Classical Association of New England
- Formation: 1906
- Type: Learned society
- Headquarters: Providence, Rhode Island
- Location: United States;
- President: Amanda Loud
- Subsidiaries: New England Classical Journal
- Website: caneweb.org

= Classical Association of New England =

The Classical Association of New England (CANE) is a professional organization for scholars and teachers of classical antiquity in New England. CANE was founded in 1906 by a group of "concerned collegiate Hellenists" led by George Edwin Howes of Williams College. Howes became the first Secretary-Treasurer of CANE and served in that capacity until 1920. Charles D. Adams of Dartmouth College was the first president.

== Overview ==
CANE was founded in 1906, one year after the Classical Association of the Middle West and South was founded in Chicago in 1905 as the first regional classical organization in the United States. CANE has always included both college and school teachers. Of the seven papers presented at the first meeting, three were given by college faculty and four by high-school faculty Since about 1995 it has been customary to elect the president alternately from school and college faculty, and the Annual Meeting is held on both college and school campuses throughout New England.

CANE holds an annual meeting in March of each year. It publishes the New England Classical Journal and, through the CANE Press, a collection of pedagogical materials. Each summer CANE runs the CANE Summer Institute, a two-week school with courses in classical literature, history, and art, and lectures open to the general public.

==CANE Awards==
CANE gives several awards to members, almost all named for members and benefactors of the association. The oldest is the Cornelia Catlin Coulter Rome Scholarship, which provides funds for the recipient to attend the summer session of the American School of Classical Studies in Rome. Cornelia C. Coulter (d. 1960), a professor at Mount Holyoke College, anonymously provided the first funds for this award in 1947, while she was president of CANE; she later served as president of the American Philological Association.

The Matthew I. Wiencke Teaching Prize is awarded each year to a teacher in an elementary or secondary school. It is named for Matthew I. Wiencke (d. 1997), of Dartmouth College. He was one of the founders of the CANE Summer Institute and was executive secretary of CANE from 1989 to 1993.

The Edward Phinney Fellowship, awarded every three years since 1998, provides support for Ancient Greek programs in secondary schools.

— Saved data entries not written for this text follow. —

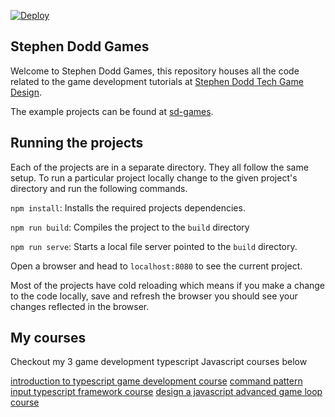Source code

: [![Deploy](https://github.com/stevesdodd/sd-games/actions/workflows/main.yml/badge.svg)](https://github.com/stevesdodd/sd-games/actions/workflows/main.yml)

## Stephen Dodd Games

Welcome to Stephen Dodd Games, this repository houses all the code related to the game development tutorials at <a href="https://stephendoddtech.com/category/game-design">Stephen Dodd Tech Game Design</a>.

The example projects can be found at <a href="https://stevesdodd.github.io/sd-games/">sd-games</a>.

## Running the projects

Each of the projects are in a separate directory. They all follow the same setup. To run a particular project locally change to the given project's directory and run the following commands.

`npm install`: Installs the required projects dependencies.

`npm run build`: Compiles the project to the `build` directory

`npm run serve`: Starts a local file server pointed to the `build` directory.

Open a browser and head to `localhost:8080` to see the current project.

Most of the projects have cold reloading which means if you make a change to the code locally, save and refresh the browser you should see your changes reflected in the browser.

## My courses

Checkout my 3 game development typescript Javascript courses below

<a href = "https://stephendoddtech.com/course/introduction-to-typescript-game-development">introduction to typescript game development course</a>
<a href = "https://stephendoddtech.com/course/command-pattern-input-typescript-framework">command pattern input typescript framework course</a>
<a href = "https://stephendoddtech.com/course/design-a-javascript-advanced-game-loop">design a javascript advanced game loop course</a>
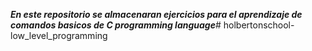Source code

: ***En este repositorio se almacenaran
ejercicios para el aprendizaje de comandos
basicos de C programming language***# holbertonschool-low_level_programming
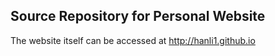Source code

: ## Source Repository for Personal Website

The website itself can be accessed at http://hanli1.github.io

The Phyllis B. Katz Student Prize for Excellence in Undergraduate Research is awarded each year to a student whose paper is accepted for presentation at the CANE annual meeting. There is also a writing contest for high-school students.

The most prestigious of CANE's awards is the Barlow-Beach Award for Distinguished Service, awarded each year for "exceptional service to the classics in New England." It is named for Claude Barlow and Goodwin Beach. Barlow (d. 1976) was a long-time officer of CANE, including ten years as secretary-treasurer. He was professor of classics at Mount Holyoke College and, later, at Clark University. Beach (d. 1976), though not originally a classicist by profession, was a dedicated Latinist who became a teacher after retiring from a career in business. He presented papers on both ancient Latin and neo-Latin at annual meetings over some thirty years and was instrumental in establishing an endowment for CANE.

==Bibliography==
Z. Philip Ambrose. "Re-reading the Classicists: The First Meeting of the Classical Association of New
England, April 6–7, 1906." NECJ 33.1 (Feb. 2006), 1–8.

Allan D. Wooley and Z. Philip Ambrose. CANE's Centennial History: A 100-Year Retrospective. Classical Association of New England, 2006.